Nouvelle œuvre des plus excentriques pour Guillermo Del Toro, féru de créatures en tous genres. Récompensé par les meilleures distinctions possibles pour La Forme De L'Eau, il offre un somptueux hommage aux années 60, sa culture, son contexte politique, ses codes cinématographiques et son atmosphère désuète propre aux uchronies. C'est ainsi que le metteur en scène habille son histoire romantique plutôt singulière, entre cette femme de ménage muette (Sally Hawkins) et cette créature humanoïde amphibienne (Doug Jones) façon L'Étrange Créature du Lac Noir adaptée dans le plus pur style visuel de Del Toro.
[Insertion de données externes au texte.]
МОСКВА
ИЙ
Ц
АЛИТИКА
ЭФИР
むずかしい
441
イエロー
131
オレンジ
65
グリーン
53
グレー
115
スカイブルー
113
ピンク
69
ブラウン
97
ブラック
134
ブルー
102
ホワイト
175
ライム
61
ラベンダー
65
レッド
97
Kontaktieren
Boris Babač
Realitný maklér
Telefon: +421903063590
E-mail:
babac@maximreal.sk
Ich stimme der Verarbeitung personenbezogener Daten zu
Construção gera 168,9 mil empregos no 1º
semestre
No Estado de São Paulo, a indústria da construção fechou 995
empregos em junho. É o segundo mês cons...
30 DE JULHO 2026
Dans des décors emplis d'un charme passé, le réalisateur nous invite donc à un conte poétique, ou la naïveté amoureuse se confronte à la dureté des mœurs sociaux. C'est un réel mélange des genres qui se déroule, dans de superbes décors et une ambiance musicale magique joliment composée par Alexandre Desplat. Les acteurs principaux y sont attachants, et l'antagoniste joué par Michael Shannon expose des traits bien caricaturaux qui se fondent à merveille dans le film. Car il y est également question de comédie dans cette fable, et bien souvent les réactions des personnages et leurs discussions nous amadouent tout autant qu'elles nous font sourire.
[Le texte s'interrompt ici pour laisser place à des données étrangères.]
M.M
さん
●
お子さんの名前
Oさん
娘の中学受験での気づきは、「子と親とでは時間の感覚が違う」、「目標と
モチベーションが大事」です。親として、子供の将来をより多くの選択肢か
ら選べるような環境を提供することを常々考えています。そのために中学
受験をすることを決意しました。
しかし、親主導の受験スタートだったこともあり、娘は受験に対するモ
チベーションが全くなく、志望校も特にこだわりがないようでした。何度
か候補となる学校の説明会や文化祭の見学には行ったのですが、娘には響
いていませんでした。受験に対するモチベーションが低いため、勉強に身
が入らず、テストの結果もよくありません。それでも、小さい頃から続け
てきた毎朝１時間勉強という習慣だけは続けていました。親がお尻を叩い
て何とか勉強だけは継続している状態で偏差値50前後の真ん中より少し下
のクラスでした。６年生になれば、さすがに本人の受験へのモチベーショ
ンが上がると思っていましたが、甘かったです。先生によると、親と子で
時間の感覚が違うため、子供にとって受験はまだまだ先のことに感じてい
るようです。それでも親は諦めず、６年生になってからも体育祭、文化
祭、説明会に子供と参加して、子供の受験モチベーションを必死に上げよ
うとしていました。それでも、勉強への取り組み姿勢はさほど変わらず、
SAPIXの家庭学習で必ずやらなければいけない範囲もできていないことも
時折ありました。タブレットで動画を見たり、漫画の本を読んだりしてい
Cela n'empêche pourtant pas de ressentir une précipitation exagérée de cette romance principale, bien trop rapide et facile dans son développement. Certes, quelques moments de tension et d'incertitude parsèment le film, sans toutefois impacter réellement le déroulement de l'intrigue. On note également un montage parfois expéditif, et surtout une mise en lumière d'éléments secondaires sur la première heure dont on questionne encore l'indispensabilité sur l'ensemble du long-métrage. Pas de quoi émacier la beauté, à la fois plastique et émotionnelle, qui émane de La Forme De L'Eau, mais suffisant pour peiner à le considérer comme le chef d’œuvre de Del Toro.